Outside the unending birch forest filled the window, clothed in the yellow and gold of October. The book had unsettled me. In one passage Solzhenitsyn had addressed the reader directly, addressed me, in the future, as I sat in a Russian passenger train going past the places he had been exiled to. On all the railroads of the country this very minute, right now, people who have just been fed salt herring are licking their dry lips with bitter tongues. They dream of the happiness of stretching out one’s legs and of the relief one feels after going to the toilet.

It made me think of New York, when I had gone to the currency exchange and the man behind the desk had told me that they didn’t sell Russian rubles. “Why not?”
“Because of the issues in that country right now,” he had replied, and I had been annoyed at the inconvenience, but had never thought about what that meant. They weren’t selling rubles because the currency was being devalued so quickly, that ordinary citizens, like the ones on this train, were losing their life savings, while I was travelling for pleasure, in first class, with a cabin door that locked.

I needed some fresh air.

The train attendant folded out the metal stairs and I climbed down onto the cold platform. “Tridstat minut?” I asked her, raising my fingers into a three and a zero, and she nodded yes, that’s how much time I had, so I tucked my hands into my pockets and headed down the platform.

It was just another Siberian town, like all the others, with rows of concrete platforms separating the tracks, a station with a clock tower and stray dogs sniffing under the train carriages. Passengers from other parts of the train stood huddled near their cars, talking and smoking, while others lined up at the wooden kiosks scattered along the platform selling cold water, fresh fruit, dried noodles and off-brand toys.

As I neared the back of the train I could make out another group of passengers in the distance, just past the last car. They were sitting on the ground, surrounded by police officers. The man I had seen earlier, the one with the German Shepherd, walked along the perimeter. He had been on the train because we were transporting prisoners.

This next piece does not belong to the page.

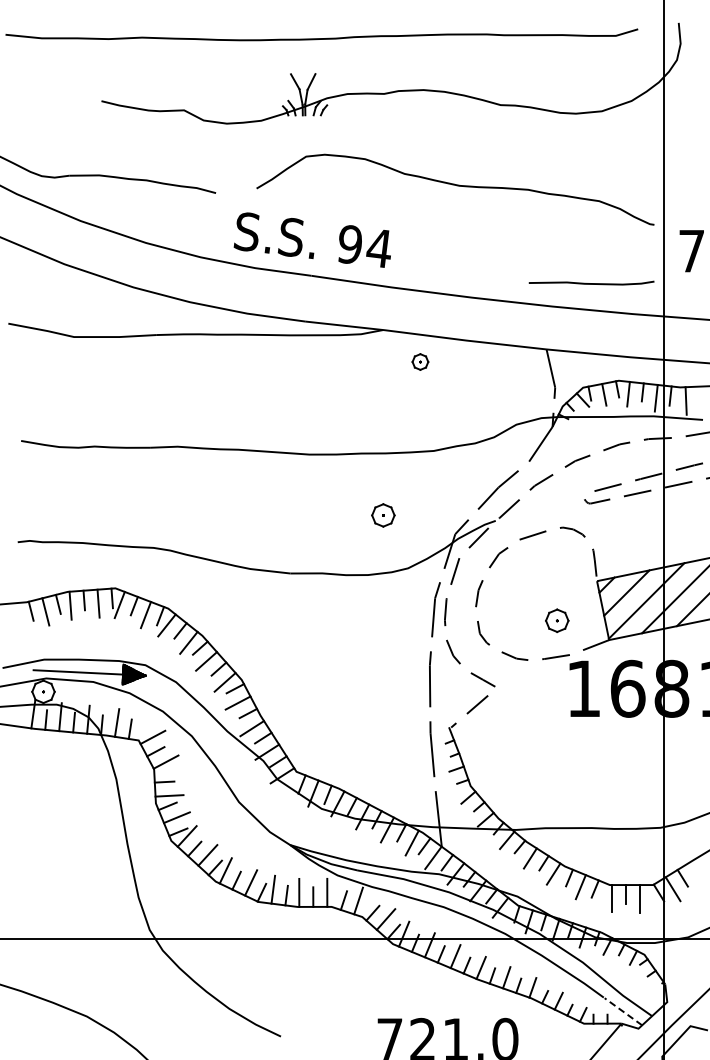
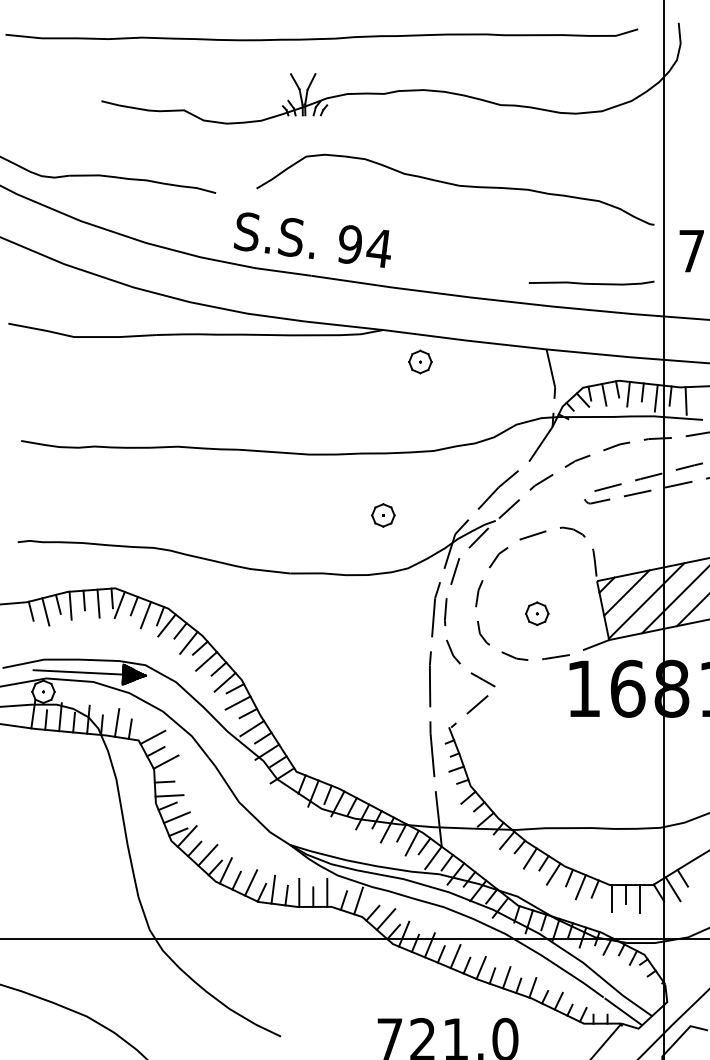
part at (420, 361) size: 19x18 px -> 25x26 px
part at (557, 620) position: (557, 620) -> (537, 613)
line at (623, 1011): dashed -> solid
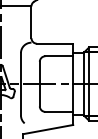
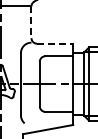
line at (31, 22): solid -> dashed
line at (55, 43): solid -> dashed
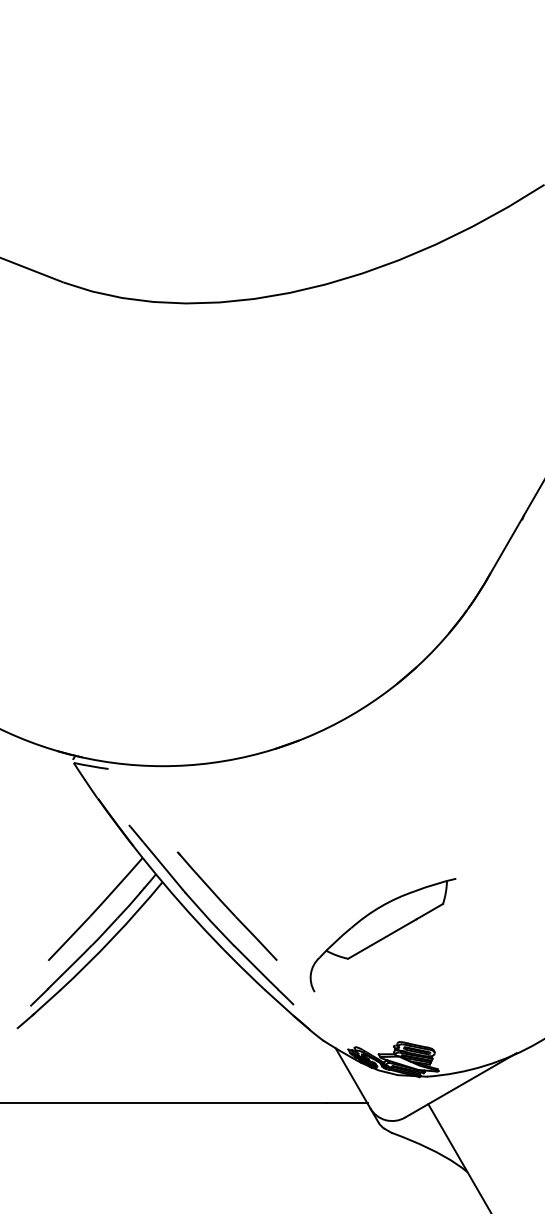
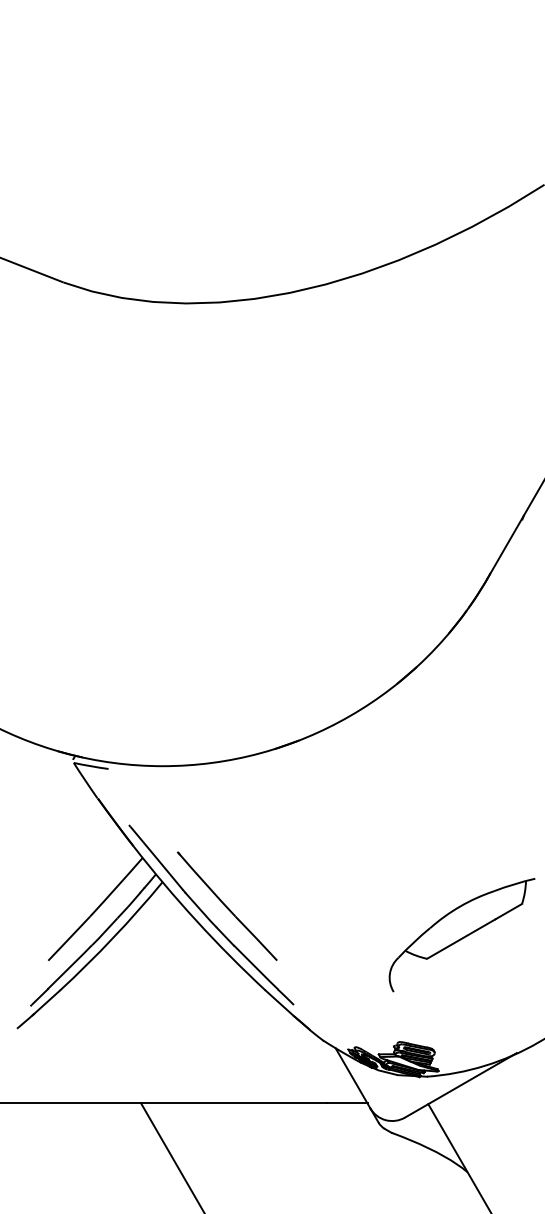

I approached as closely as I dared and saw a man being led down the stairs of the carriage, his feet shackled. I had been transported to the past — this couldn’t be happening now, exactly as Solzhenitsyn had described to me. His words came back to me. At times they did make the prisoners sit right there awkwardly on the platform…how are they supposed to look at us? With hatred? Their consciences don’t permit it.

So I stood there and stared at them, too afraid to take a photo, already knowing why they were seated and not standing, because Solzhenitsyn had told me, because it was harder to escape that way, until a truck pulled up next to the train station and one of the police officers went over to it.

And since they never blew a whistle to warn you that the train was ready to leave, I realized that I would have to run to the front of the train to get back in time, so I turned away reluctantly, and watched them over my shoulder, with pity.

The train began moving as I settled back into my cabin, and the little town passed slowly and then faster and faster by the window, until it we had left it far behind. The Gulag was closed on the table, so I picked it up and leafed through it until I found the passage I was looking for.

The train starts — and a hundred crowded prisoner destinies, tormented hearts, are borne along the same snaky rails, behind the same smoke, past the same fields, posts, and haystacks as you, and even a few seconds sooner than you…And could you possibly believe — and will you possibly believe when reading these lines — that in the same size compartment as yours, but up ahead in that zak car, there are fourteen people? And if there are twenty-five? And if there are thirty?

I put the book down and looked out the window at the rolling taiga. Yes, I could believe it.